# 练习要求
**A)** 请把 collections 模块页面中从“ChainMap：将多个字典组成一个新的单元，Python3 新特性；”到“OrderedDict：有序字典。”之间的文字（包括首尾两处）一字不差地抄写下来。
**B)** 请数一数下面给出的行里有几行含有字符串“kern”，只写出这个数字。

# 页面
○ ○ ○
每周一个 Python 模块 | collections-阿里云开发者社区

Python 作为一个“内置电池”的编程语言，标准库里面拥有非常多好用的模块。比如今天想给大家介绍的 collections 就是一个非常好的例子。

基本介绍

我们都知道，Python 拥有一些内置的数据类型，比如 str, int, list, tuple, dict 等， collections 模块在这些内置数据类型的基础上，提供了几个额外的数据类型：

ChainMap：将多个字典组成一个新的单元，Python3 新特性；
Counter：计数器，主要用来计数；
deque：双端队列，可以快速的从另外一侧追加和推出对象；
namedtuple：生成可以使用名字来访问元素内容的 tuple 子类；
defaultdict：带有默认值的字典；
OrderedDict：有序字典。

ChainMap

用 ChainMap 来管理字典序列，并且通过顺序搜索来找到 key 对应的值。

访问值

ChainMap 和普通字典一样，支持相同的 API 访问现有的值。

import collections
a = {'a': 'A', 'c': 'C'}
b = {'b': 'B', 'c': 'D'}
m = collections.ChainMap(a, b)
print('Individual Values')
print('a = {}'.format(m['a']))
print('b = {}'.format(m['b']))
print('c = {}'.format(m['c']))
print()
print('Keys = {}'.format(list(m.keys())))
○ ○ ○
# 所给资料

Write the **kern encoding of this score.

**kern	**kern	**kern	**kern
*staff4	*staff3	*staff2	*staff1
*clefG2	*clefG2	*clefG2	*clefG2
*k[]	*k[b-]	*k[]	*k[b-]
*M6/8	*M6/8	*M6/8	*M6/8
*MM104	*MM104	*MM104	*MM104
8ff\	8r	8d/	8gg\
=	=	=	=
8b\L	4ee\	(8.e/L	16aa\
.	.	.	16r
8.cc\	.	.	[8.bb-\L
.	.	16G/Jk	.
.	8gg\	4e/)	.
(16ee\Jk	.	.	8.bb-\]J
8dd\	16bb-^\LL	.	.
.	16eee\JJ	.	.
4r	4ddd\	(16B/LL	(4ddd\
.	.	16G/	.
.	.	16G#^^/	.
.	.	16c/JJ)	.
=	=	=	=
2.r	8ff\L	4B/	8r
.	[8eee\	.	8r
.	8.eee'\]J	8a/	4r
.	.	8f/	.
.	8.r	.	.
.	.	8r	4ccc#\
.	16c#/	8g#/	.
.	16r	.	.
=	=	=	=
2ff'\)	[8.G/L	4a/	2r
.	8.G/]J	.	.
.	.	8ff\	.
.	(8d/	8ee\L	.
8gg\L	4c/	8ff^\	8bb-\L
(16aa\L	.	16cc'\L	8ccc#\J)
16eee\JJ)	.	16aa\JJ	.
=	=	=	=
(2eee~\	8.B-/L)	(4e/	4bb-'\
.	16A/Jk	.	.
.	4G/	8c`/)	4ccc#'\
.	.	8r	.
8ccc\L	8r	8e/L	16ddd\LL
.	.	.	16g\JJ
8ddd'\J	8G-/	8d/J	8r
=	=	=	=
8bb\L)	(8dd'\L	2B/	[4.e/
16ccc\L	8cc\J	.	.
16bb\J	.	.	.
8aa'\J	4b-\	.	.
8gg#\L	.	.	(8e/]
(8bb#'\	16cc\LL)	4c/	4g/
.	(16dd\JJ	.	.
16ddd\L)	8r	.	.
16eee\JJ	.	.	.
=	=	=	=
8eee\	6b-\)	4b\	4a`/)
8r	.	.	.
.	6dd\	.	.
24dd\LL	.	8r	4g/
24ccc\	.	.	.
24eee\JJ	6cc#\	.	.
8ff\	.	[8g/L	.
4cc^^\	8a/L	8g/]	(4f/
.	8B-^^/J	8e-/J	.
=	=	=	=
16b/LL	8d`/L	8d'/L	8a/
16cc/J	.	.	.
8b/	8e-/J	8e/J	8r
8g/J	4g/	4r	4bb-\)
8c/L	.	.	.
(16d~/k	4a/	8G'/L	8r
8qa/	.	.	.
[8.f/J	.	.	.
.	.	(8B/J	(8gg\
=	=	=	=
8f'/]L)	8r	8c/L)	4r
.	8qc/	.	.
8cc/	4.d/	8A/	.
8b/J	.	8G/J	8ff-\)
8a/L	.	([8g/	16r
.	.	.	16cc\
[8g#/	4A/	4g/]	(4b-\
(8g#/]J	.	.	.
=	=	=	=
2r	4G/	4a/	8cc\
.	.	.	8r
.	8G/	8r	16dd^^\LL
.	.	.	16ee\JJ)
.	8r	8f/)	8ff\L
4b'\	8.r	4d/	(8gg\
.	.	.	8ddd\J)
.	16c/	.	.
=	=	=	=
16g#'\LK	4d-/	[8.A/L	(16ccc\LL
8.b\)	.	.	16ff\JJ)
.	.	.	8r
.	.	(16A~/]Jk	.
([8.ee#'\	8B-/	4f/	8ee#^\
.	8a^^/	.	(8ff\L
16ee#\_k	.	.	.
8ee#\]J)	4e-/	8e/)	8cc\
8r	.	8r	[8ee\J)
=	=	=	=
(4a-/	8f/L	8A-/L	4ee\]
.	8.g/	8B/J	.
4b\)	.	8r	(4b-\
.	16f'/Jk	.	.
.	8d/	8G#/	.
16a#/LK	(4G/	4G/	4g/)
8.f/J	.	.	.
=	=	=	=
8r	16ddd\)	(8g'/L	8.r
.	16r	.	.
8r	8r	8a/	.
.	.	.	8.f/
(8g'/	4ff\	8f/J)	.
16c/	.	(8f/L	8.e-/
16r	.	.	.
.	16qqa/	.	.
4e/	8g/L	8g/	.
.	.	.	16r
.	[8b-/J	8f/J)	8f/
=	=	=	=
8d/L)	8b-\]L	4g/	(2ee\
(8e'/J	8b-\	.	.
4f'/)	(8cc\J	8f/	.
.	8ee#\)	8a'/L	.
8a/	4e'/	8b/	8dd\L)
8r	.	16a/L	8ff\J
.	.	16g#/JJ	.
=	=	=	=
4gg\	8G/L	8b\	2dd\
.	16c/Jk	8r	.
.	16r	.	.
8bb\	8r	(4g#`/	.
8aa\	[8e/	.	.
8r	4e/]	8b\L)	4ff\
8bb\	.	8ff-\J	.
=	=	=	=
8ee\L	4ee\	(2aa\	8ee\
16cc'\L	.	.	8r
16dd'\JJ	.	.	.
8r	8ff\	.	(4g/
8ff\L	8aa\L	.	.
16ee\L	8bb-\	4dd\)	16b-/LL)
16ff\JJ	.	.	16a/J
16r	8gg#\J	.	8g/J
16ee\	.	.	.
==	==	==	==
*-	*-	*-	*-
○ ○ ○
# 参考答案
**A)**
ChainMap：将多个字典组成一个新的单元，Python3 新特性；
Counter：计数器，主要用来计数；
deque：双端队列，可以快速的从另外一侧追加和推出对象；
namedtuple：生成可以使用名字来访问元素内容的 tuple 子类；
defaultdict：带有默认值的字典；
OrderedDict：有序字典。

**B)** 2